Character Analysis
I Once Was Lost…
We're just going along, reading Marked by Fire, when all of a sudden there's a tornado that rudely interrupts Abby's Library Award ceremony. When the students and teachers emerge from the basement of their school, what they find is a vast swath of destruction where hours earlier their town had stood. And Lily Norene finds Miss Sally:
"Look over there!" said Lily Norene. Abyssinia followed the direction of Lily's finger and saw Miss Sally hiding behind a tree. The two girls walked toward her.
Miss Sally grabbed Abby by the wrist and held on tight. The woman's eyes were two raccoon rings of terror.
"I saw it! I saw it, Abby," she said, her voice shaking.
"What, Miss Sally?" Abby asked.
"I saw the wind," she answered.
"The wind?"
"I saw the wind. Picked up the house." She halted. Abyssinia and Lily looked toward Miss Sally's house. The space where the house had been was empty.
"Lord," said Miss Sally, "it picked up the house and took it on up in the sky!" She held her ears. "It sounded like a whip whipping through the air."
"A whip, Miss Sally?" asked Abby.
"Yeah, and it almost got a hold of me."
Miss Sally tapped her head. Bushy, twisted black ropes of hair were scattered this way and that over her scalp. The two girls looked down at Miss Sally's legs. They were ashy now, as if the wind had whipped all the cold cream off them. (7.30-40)
Interestingly, although it's Lily Norene who notices Miss Sally, it's Abby whom Sally addresses as she recounts the terror of losing her home. And from this moment forward, Sally—now called Trembling Sally—never loses track of Abby again. In fact, she becomes completely obsessed with the girl, repeatedly stalking her down and trying to kill her. Yikes. Somehow, Trembling Sally comes to believe the tornado is Abby's fault, and she holds tight to this idea for years. Already in this passage we can see Sally's come unhinged; it's alluded to in her physical description.
But Now I'm Found…
Trembling Sally has it out for Abyssinia big time. She fills the girl's room with wasps while she's healing after being raped; she sneaks up on her swimming in the creek and almost succeeds at drowning her; and she sets fire to Lily Norene's house as Abyssinia and Lily's daughters sleep. Trembling Sally is a woman on a murderous mission.

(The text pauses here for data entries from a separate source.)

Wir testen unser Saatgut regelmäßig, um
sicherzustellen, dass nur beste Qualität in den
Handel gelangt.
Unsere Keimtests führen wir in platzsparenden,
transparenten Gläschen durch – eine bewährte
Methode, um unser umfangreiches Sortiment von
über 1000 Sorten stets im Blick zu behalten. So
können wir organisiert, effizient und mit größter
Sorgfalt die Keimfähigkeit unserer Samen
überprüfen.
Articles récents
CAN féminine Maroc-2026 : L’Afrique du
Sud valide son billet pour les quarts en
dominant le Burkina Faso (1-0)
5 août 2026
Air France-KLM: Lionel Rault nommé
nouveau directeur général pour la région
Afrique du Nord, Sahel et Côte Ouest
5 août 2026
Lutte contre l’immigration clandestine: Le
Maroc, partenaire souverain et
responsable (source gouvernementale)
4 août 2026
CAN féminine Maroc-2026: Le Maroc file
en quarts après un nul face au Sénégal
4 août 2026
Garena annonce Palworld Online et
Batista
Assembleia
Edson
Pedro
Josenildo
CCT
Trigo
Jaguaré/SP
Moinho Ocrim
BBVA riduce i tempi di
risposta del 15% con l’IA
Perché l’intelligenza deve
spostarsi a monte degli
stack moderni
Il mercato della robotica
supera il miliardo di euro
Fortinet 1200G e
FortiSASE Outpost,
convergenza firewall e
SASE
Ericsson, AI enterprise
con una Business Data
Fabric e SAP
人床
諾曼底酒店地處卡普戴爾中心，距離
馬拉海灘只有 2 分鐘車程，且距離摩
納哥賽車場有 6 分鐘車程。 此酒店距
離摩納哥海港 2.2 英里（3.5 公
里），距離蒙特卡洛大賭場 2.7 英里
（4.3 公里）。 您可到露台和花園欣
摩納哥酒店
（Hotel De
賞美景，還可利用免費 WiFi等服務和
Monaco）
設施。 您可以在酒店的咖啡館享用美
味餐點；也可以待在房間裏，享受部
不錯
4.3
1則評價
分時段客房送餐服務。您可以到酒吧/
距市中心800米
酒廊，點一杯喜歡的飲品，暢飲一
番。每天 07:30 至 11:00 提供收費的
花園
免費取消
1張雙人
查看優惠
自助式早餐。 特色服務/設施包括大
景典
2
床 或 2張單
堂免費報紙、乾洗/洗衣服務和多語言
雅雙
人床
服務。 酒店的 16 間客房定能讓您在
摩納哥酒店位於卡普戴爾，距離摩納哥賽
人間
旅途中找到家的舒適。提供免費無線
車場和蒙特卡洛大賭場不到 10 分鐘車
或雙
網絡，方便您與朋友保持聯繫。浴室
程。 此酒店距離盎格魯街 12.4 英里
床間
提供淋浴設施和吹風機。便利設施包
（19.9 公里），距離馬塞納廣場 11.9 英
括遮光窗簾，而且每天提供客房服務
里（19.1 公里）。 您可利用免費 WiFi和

And yet much as this means Abby is haunted and under threat, Sally's actions have unintended benefits. Abby goes mute after she's raped, but finds her voice once the wasps fill her room, managing to scream out for her mother. Somehow, Strong comes along at the very moment Sally is holding Abby's head under water, not simply saving his daughter's life, but reuniting with her as well. And as for the fire at Lily's house, it kills Sally, freeing Abby from her once and for all, but also enables Abby to appreciate the lineage of women she comes from and truly appreciate her own strength.
Is any of this Trembling Sally's intention? We don't think so—she really does seem to have it out for Abby. But it's an interesting twist, for sure, and while there are men who are purely destructive in this book (ahem, Brother Jacobs and Willie Johnson), Trembling Sally's path of destruction actually leaves some good in its wake. In a book that holds women in such high regard, it's hard to think this is a coincidence.